So...last week, I was informed for the first time of a debt I owe from November 2017 (an old apartment complex I moved out of in November). When I moved out, they signed forms showing I had $0 balance. I now received proof from a collection agency showing that this was false and that I owe $800ish (and I think they're right). I had a 650 credit score before this and don't want it to affect my credit, but since I hung up on the collection agency guy after being on the phone with him for 2 minutes a month and a half ago (asking him why he's calling me from my area code when his business that Google said is a scam is listed as being in Georgia), they claim it's now listed on my credit report. I didn't believe him about the debt for a second considering I have never had debt before and I just closed on a condo 2 weeks prior and never heard anything about a debt owed, and he didn't provide me with any specifics (until this week). If the voicemails I received from them weren't robocalls from fake phone numbers in my area and gave specifics on what was owed, I would've fixed this mess quickly.
A more thorough explanation of what happened is below. Any suggestions on what I can do to fix this and get it off my report? Convert the explanation below into a letter to the collection agency asking them to do so, perhaps? Thanks for your help.
I lived at a Quantum Real Estate Management apartment complex in 2017. I moved out in November 2017. I signed move-out forms with property management where property management wrote that I had no balance due. Should I have known about a missing payment, I would have paid it immediately, as I always do.
I first learned of this outstanding debt last week after a National Credit Systems rep finally got a hold of me on the phone to explain the situation. While I received automated voicemails from National Credit Systems in the past, I never believed they were actually from a legitimate business as they always came from +1 973 area codes. Calls coming from +1 973 (my area code, which I still have from when I lived in NJ) normally signify a scam calI. I receive those types of calls weekly from individuals posing to be IRS agents and credit card companies with the goal of extorting money. I also never received anything in the mail about this debt I supposedly owed, which seemed like another red flag to me.
If the National Credit Systems voicemails were personalized to me rather than being automated, and if they mentioned that I had an outstanding debt from Mass Place Apartments – a name I recognize – I would have called back and rectified the problem immediately. Without that, as someone that has never had something go to a collection agency before, I felt there was no way that the calls were legitimate. Despite having my e-mail address on file, National Credit Systems also never sent me proof of the debt I owed at the onset. If a representative did, it would have cleared away all suspicions I had.

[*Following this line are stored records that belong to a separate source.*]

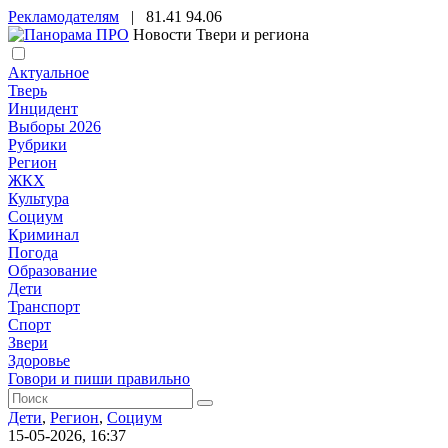
Рекламодателям
|
81.41
94.06
Новости Твери и региона
Актуальное
Тверь
Инцидент
Выборы 2026
Рубрики
Регион
ЖКХ
Культура
Социум
Криминал
Погода
Образование
Дети
Транспорт
Спорт
Звери
Здоровье
Говори и пиши правильно
Дети
,
Регион
,
Социум
15-05-2026, 16:37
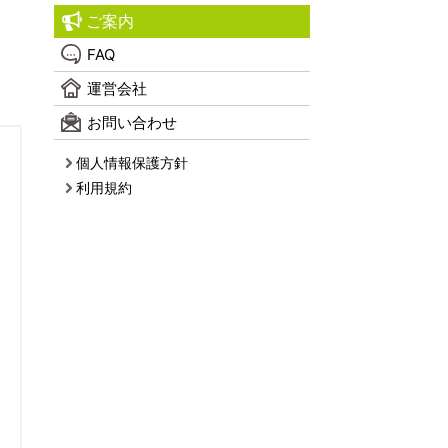
ご案内
FAQ
運営会社
お問い合わせ
個人情報保護方針
利用規約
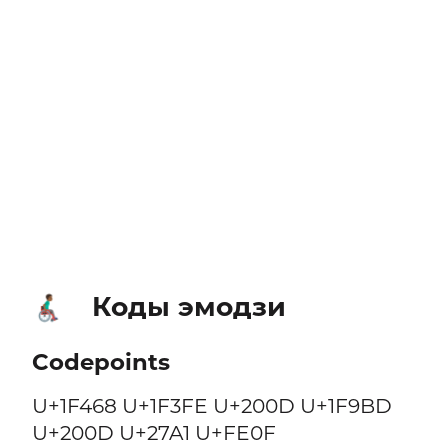
Коды эмодзи
👨🏾‍🦽‍➡️
Codepoints
U+1F468 U+1F3FE U+200D U+1F9BD
U+200D U+27A1 U+FE0F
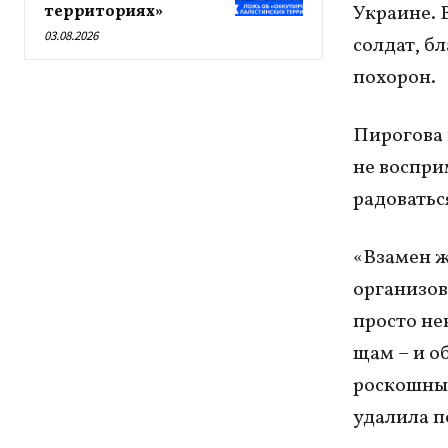
Украине. 
территориях»
03.08.2026
солдат, б
похорон.
Пирогова 
не воспри
радоватьс
«Взамен ж
организов
просто не
щам – и об
роскошные
удалила п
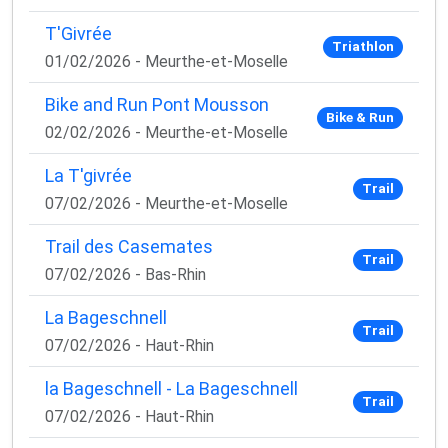
✅ Des astuces de pros pour progresser plus vite
✅ Les dernières tendances matos & nutrition
T'Givrée
Triathlon
✅ Des
codes promo et bons plans
partenaires
01/02/2026 - Meurthe-et-Moselle
1 email / mois. Zéro spam. 100 % utile.
Bike and Run Pont Mousson
Bike & Run
Email
02/02/2026 - Meurthe-et-Moselle
La T'givrée
Trail
07/02/2026 - Meurthe-et-Moselle
Oui, je veux progresser 💪
Trail des Casemates
Trail
Aucun spam, vous pouvez vous désinscrire à tout
07/02/2026 - Bas-Rhin
moment.
La Bageschnell
Trail
07/02/2026 - Haut-Rhin
la Bageschnell - La Bageschnell
Trail
07/02/2026 - Haut-Rhin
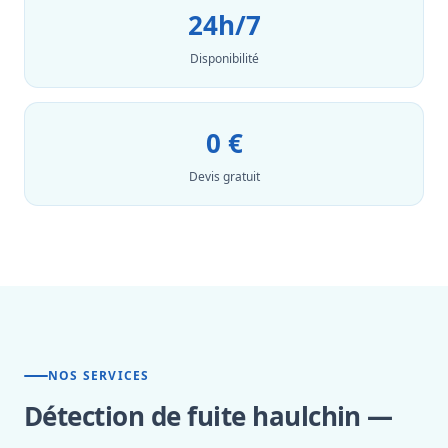
24h/7
Disponibilité
0 €
Devis gratuit
NOS SERVICES
Détection de fuite haulchin —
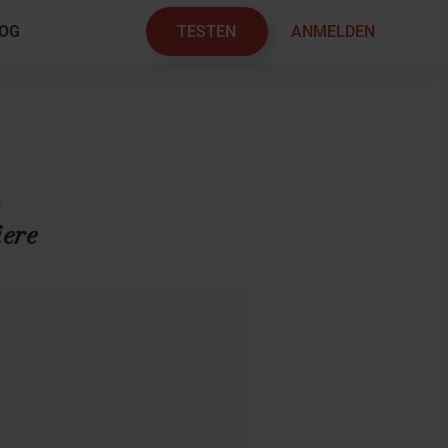
TESTEN
ANMELDEN
OG
×
A
ere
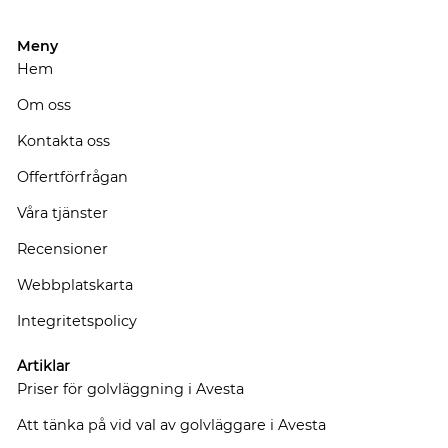
Meny
Hem
Om oss
Kontakta oss
Offertförfrågan
Våra tjänster
Recensioner
Webbplatskarta
Integritetspolicy
Artiklar
Priser för golvläggning i Avesta
Att tänka på vid val av golvläggare i Avesta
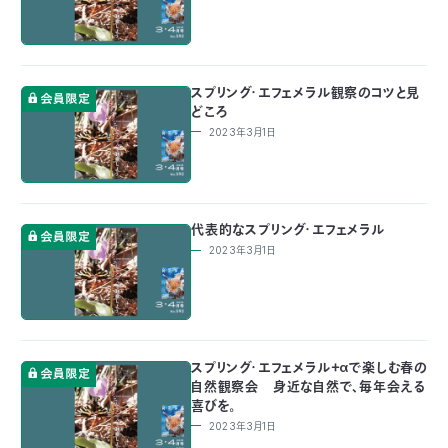
スプリング・エフェメラル観察のコツと見
どころ
2023年3月1日
代表的なスプリング・エフェメラル
2023年3月1日
スプリング・エフェメラル＋αで楽しむ春の
自然観察会 身近な自然で、毎年会える
喜びを。
2023年3月1日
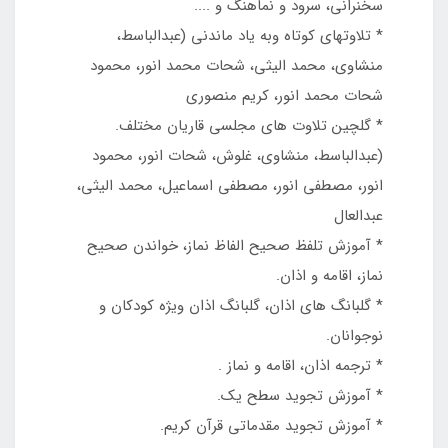
سخنراني، سرود و نماهنگ و ....
* تلاوتهاي کوتاه وبه ياد ماندني (عبدالباسط،
منشاوي، محمد اليثي، شحات محمد انور، محمود
شحات محمد انور، کريم منصوري
* گلچين تلاوت هاي مجلسي قاريان مختلف.
(عبدالباسط، منشاوي، غلوش، شحات انور، محمود
انور، مصطفي انور، مصطفي اسماعيل، محمد اليثي،
عبدالعال
* آموزش تلفظ صحیح الفاظ نماز، خواندن صحیح
نماز، اقامه و اذان.
* گلبانگ های اذان، گلبانگ اذان ویژه کودکان و
نوجوانان.
* ترجمه اذان، اقامه و نماز .
* آموزش تجويد سطح يک.
* آموزش تجويد مقدماتي قرآن کريم.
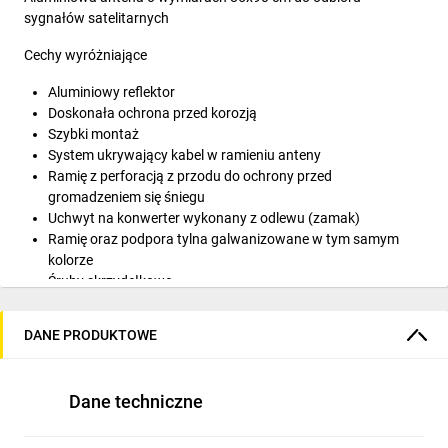
sygnałów satelitarnych
Cechy wyróżniające
Aluminiowy reflektor
Doskonała ochrona przed korozją
Szybki montaż
System ukrywający kabel w ramieniu anteny
Ramię z perforacją z przodu do ochrony przed
gromadzeniem się śniegu
Uchwyt na konwerter wykonany z odlewu (zamak)
Ramię oraz podpora tylna galwanizowane w tym samym
kolorze
Śruby skrzydełkowe
Bez loga
Dane fizyczne
DANE PRODUKTOWE
Waga netto:9.800g
Waga brutto:9.800g
Dane techniczne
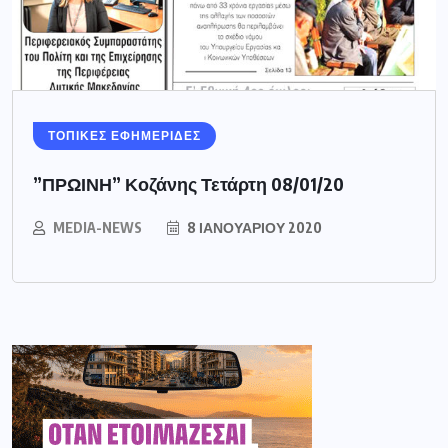
ΤΟΠΙΚΕΣ ΕΦΗΜΕΡΙΔΕΣ
”ΠΡΩΙΝΗ” Κοζάνης Τετάρτη 08/01/20
MEDIA-NEWS
8 ΙΑΝΟΥΑΡΊΟΥ 2020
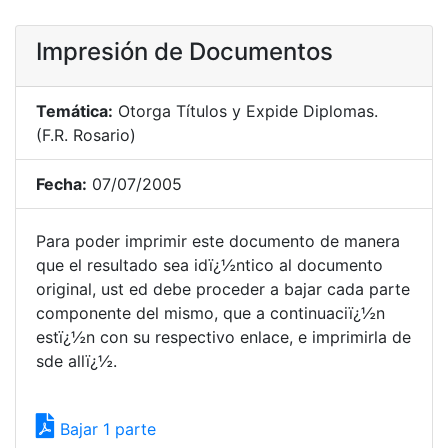
Impresión de Documentos
Temática:
Otorga Títulos y Expide Diplomas.
(F.R. Rosario)
Fecha:
07/07/2005
Para poder imprimir este documento de manera
que el resultado sea idï¿½ntico al documento
original, ust ed debe proceder a bajar cada parte
componente del mismo, que a continuaciï¿½n
estï¿½n con su respectivo enlace, e imprimirla de
sde allï¿½.
Bajar 1 parte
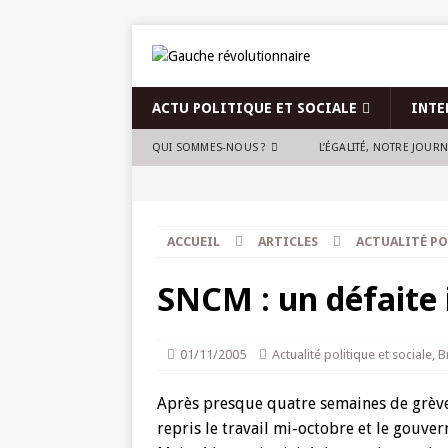
ACTU POLITIQUE ET SOCIALE
INTE
QUI SOMMES-NOUS ?
L’ÉGALITÉ, NOTRE JOUR
ACCUEIL
ARTICLES
ACTUALITÉ PO
SNCM : un défaite 
01/11/2005
Actualité politique et sociale
,
B
Après presque quatre semaines de grève 
repris le travail mi-octobre et le gouver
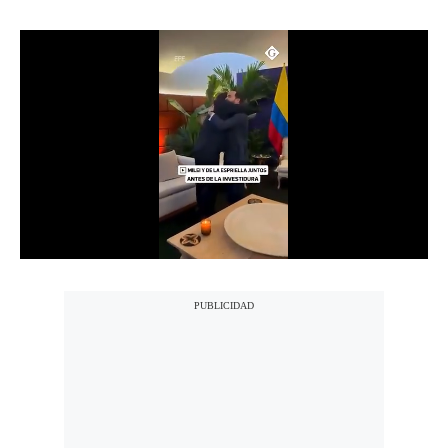
Notas Contratadas
Podcast
Gestión TV
Videos
Fotogalerías
gestion.pe
¿quiénes
Somos?
Términos
Y
Condiciones
Política
De
Privacidad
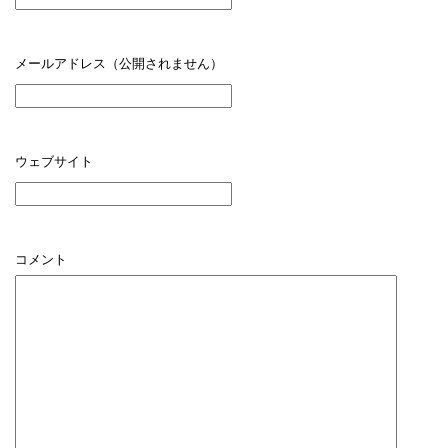
メールアドレス（公開されません）
ウェブサイト
コメント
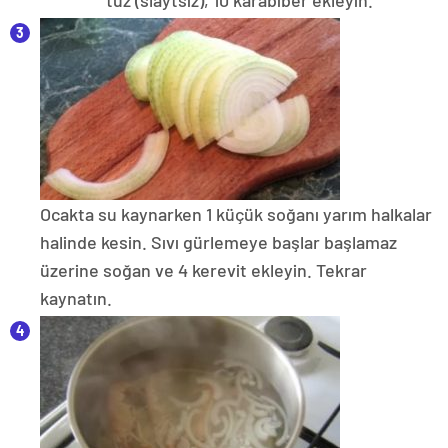
Ocakta su kaynarken 1 küçük soğanı yarım halkalar
halinde kesin. Sıvı gürlemeye başlar başlamaz
üzerine soğan ve 4 kerevit ekleyin. Tekrar
kaynatın.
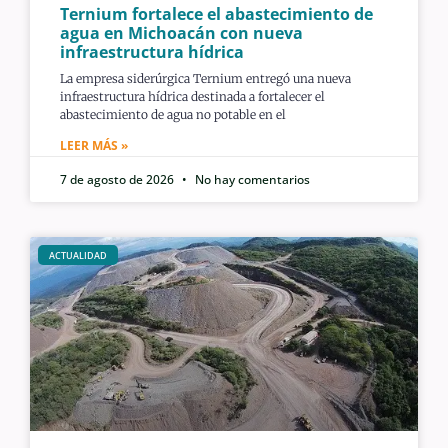
Ternium fortalece el abastecimiento de
agua en Michoacán con nueva
infraestructura hídrica
La empresa siderúrgica Ternium entregó una nueva
infraestructura hídrica destinada a fortalecer el
abastecimiento de agua no potable en el
LEER MÁS »
7 de agosto de 2026
No hay comentarios
ACTUALIDAD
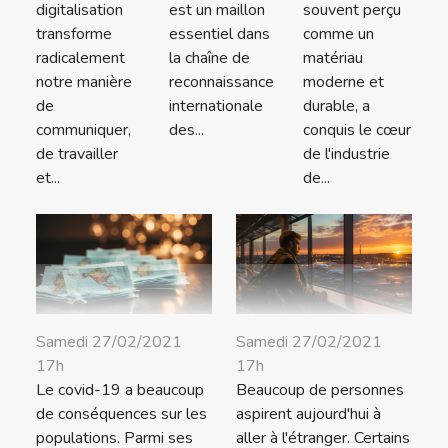
digitalisation
est un maillon
souvent perçu
transforme
essentiel dans
comme un
radicalement
la chaîne de
matériau
notre manière
reconnaissance
moderne et
de
internationale
durable, a
communiquer,
des...
conquis le cœur
de travailler
de l'industrie
et...
de...
Samedi 27/02/2021
Samedi 27/02/2021
17h
17h
Le covid-19 a beaucoup
Beaucoup de personnes
de conséquences sur les
aspirent aujourd'hui à
populations. Parmi ses
aller à l'étranger. Certains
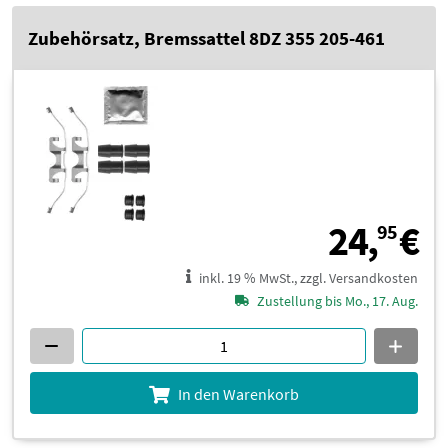
Zubehörsatz, Bremssattel 8DZ 355 205-461
2
24,
€
95
inkl. 19 % MwSt., zzgl. Versandkosten
Zustellung bis Mo., 17. Aug.
In den Warenkorb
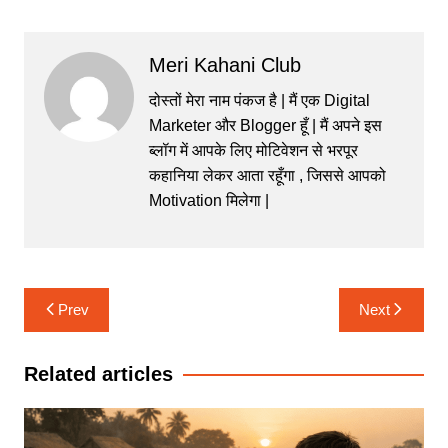
Meri Kahani Club
दोस्तों मेरा नाम पंकज है | मैं एक Digital
Marketer और Blogger हूँ | मैं अपने इस
ब्लॉग में आपके लिए मोटिवेशन से भरपूर
कहानिया लेकर आता रहूँगा , जिससे आपको
Motivation मिलेगा |
Post
Prev
Next
navigation
Related articles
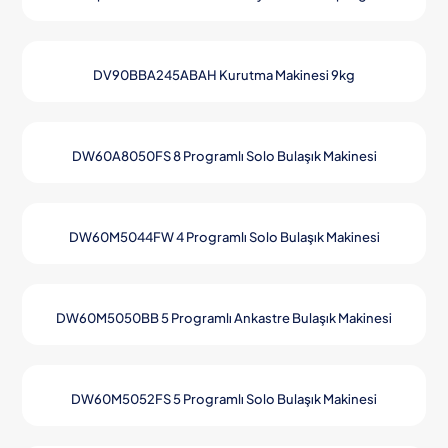
DV90BBA245ABAH Kurutma Makinesi 9kg
DW60A8050FS 8 Programlı Solo Bulaşık Makinesi
DW60M5044FW 4 Programlı Solo Bulaşık Makinesi
DW60M5050BB 5 Programlı Ankastre Bulaşık Makinesi
DW60M5052FS 5 Programlı Solo Bulaşık Makinesi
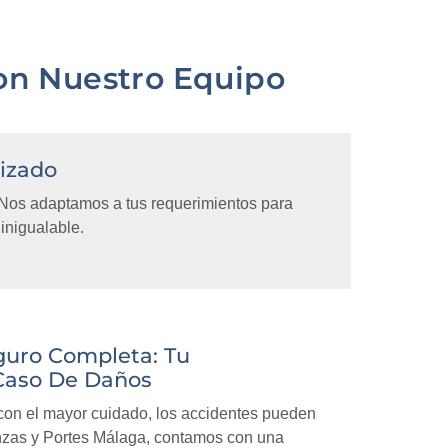
on Nuestro Equipo
lizado
Nos adaptamos a tus requerimientos para
inigualable.
guro Completa: Tu
 Caso De Daños
on el mayor cuidado, los accidentes pueden
anzas y Portes Málaga, contamos con una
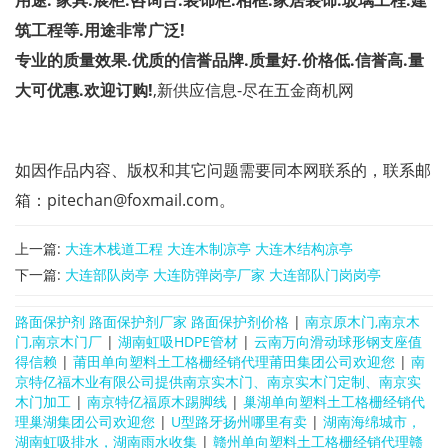
用途
:
家具.展柜.咨询台.装饰柜.相框.家居装饰.玻璃工程.建
筑工程等.用途非常广泛!
专业的质量效果.优质的信誉品牌.质量好.价格低.信誉高.量
大可优惠.欢迎订购!
,新供应信息-尽在五金商机网
如因作品内容、版权和其它问题需要同本网联系的，联系邮
箱：pitechan@foxmail.com。
上一篇:
大连木栈道工程 大连木制凉亭 大连木结构凉亭
下一篇:
大连部队岗亭 大连防弹岗亭厂家 大连部队门岗岗亭
路面保护剂 路面保护剂厂家 路面保护剂价格
|
南京原木门,南京木
门,南京木门厂
|
湖南虹吸HDPE管材
|
云南万向滑动球形钢支座值
得信赖
|
莆田单向塑料土工格栅经销代理莆田集团公司欢迎您
|
南
京特亿福木业有限公司提供南京实木门、南京实木门定制、南京实
木门加工
|
南京特亿福原木踢脚线
|
巢湖单向塑料土工格栅经销代
理巢湖集团公司欢迎您
|
U型路牙扬州哪里有卖
|
湖南海绵城市，
湖南虹吸排水，湖南雨水收集
|
赣州单向塑料土工格栅经销代理赣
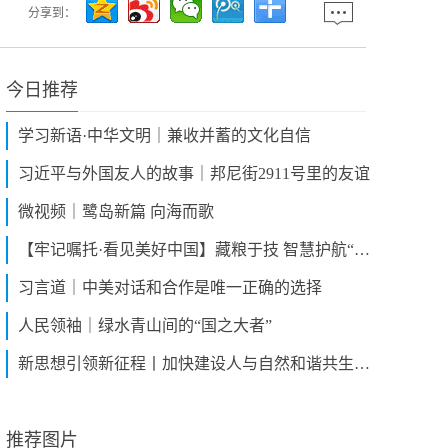
分享到：
今日推荐
学习新语·中华文明｜兼收并蓄的文化自信
习近平与外国友人的故事｜邦尼街2911号里的友谊
微视频｜鹭岛新篇 向海而歌
【牢记嘱托·看见美好中国】藏粮于技 智慧护航“天府粮仓”
习言道｜中美对话和合作是唯一正确的选择
人民领袖｜绿水青山间的“国之大者”
新思想引领新征程丨加快建设人与自然和谐共生的美丽中国
推荐图片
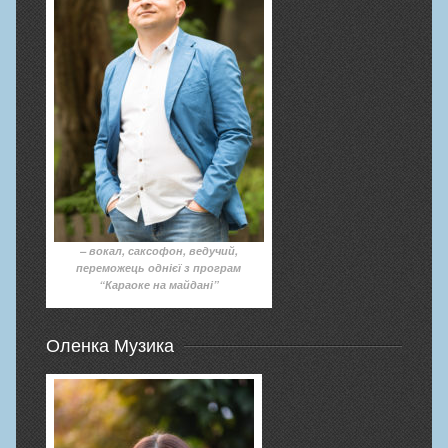
– вокал, саксофон, ведучий,
переможець однієї з програм
“Караоке на майдані”
Оленка Музика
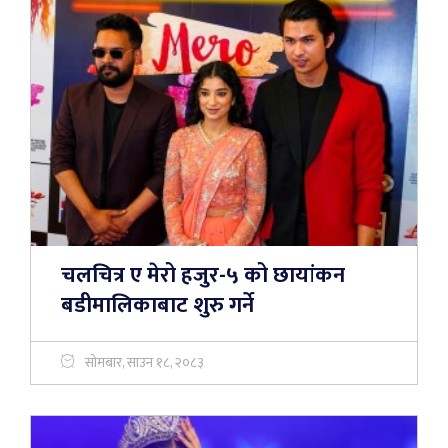
चलचित्र ए मेरो हजुर-५ को छायांकन
बडीमालिकाबाट शुरु गर्ने
सोमबार, साउन १८, २०८३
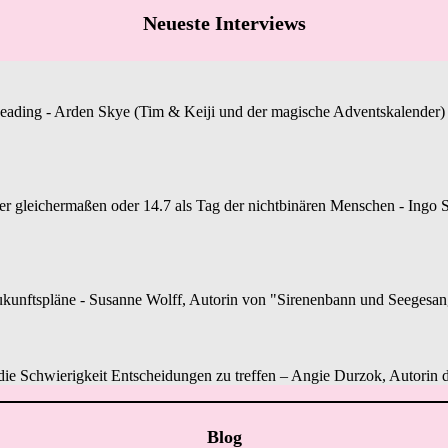
Neueste Interviews
Reading - Arden Skye (Tim & Keiji und der magische Adventskalender) st
gleichermaßen oder 14.7 als Tag der nichtbinären Menschen - Ingo S.
unftspläne - Susanne Wolff, Autorin von "Sirenenbann und Seegesang", 
r die Schwierigkeit Entscheidungen zu treffen – Angie Durzok, Autorin d
Blog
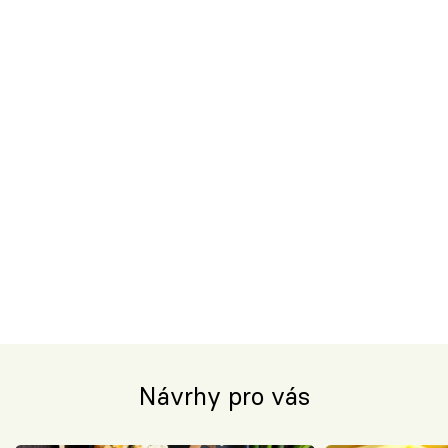
Návrhy pro vás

I had one other very brief (5 minute or less) conversation with Mr. Dubois on the phone earlier (perhaps August or September), but it was so brief that I never heard the name “Mass Place Apartments” from him, which would have rung a legitimacy bell in my head. On the call, I asked him what business he was with, and he said National Credit Systems. I quickly Googled the business and noticed that people reported it as a scam. Likely, they were individuals who just had no intention of paying their debts and reported the business as a bad one so they could blame someone else for their problems; nevertheless, those Google postings led me to believe this supposed debt owed was a farce by yet another phone scam operation.
If my memory serves me right, all that Mr. Dubois and I discussed on that brief 5-minute call in August or September before I disconnected was why a debt collector that Google says is based in Georgia would be calling me from a +1 973 New Jersey area code. Never was I asked for my e-mail so he could send PDFs of my lease and the account ledger as evidence of the legitimacy, which would have caused me to act quickly. If I received more details in a voicemail, e-mail, or other form of communication regarding the debt, I would’ve understood the legitimacy of the call and acted quickly.
After that brief call, I phoned my most recent apartment complex (RiverHouse Apartments, where I lived from December 2017-August 2019) to see if there was any debt that I owed. They said there was not, so I assumed I was in the clear. Additionally, I just closed on a property purchase in August and this issue never came up on the credit report that was needed to close. So i was sure there was no issue.
However, last week, I finally received PDFs of proof from Mr. Dubois last week after our first “real” conversation, and after making several calls to the old Quantum Real Estate building management immediately after from receiving this information from him to verify that it was all legitimate, I have determined that it seems to be accurate. In my first couple of calls, management told me there was nothing owed on my end, but after I followed up, I received a different Mass Place/Quantum staffer who managed to pull up my account and confirm.
This isolated incident was an anomaly that stemmed from a misunderstanding. It would have been paid promptly if I knew exactly what was going on.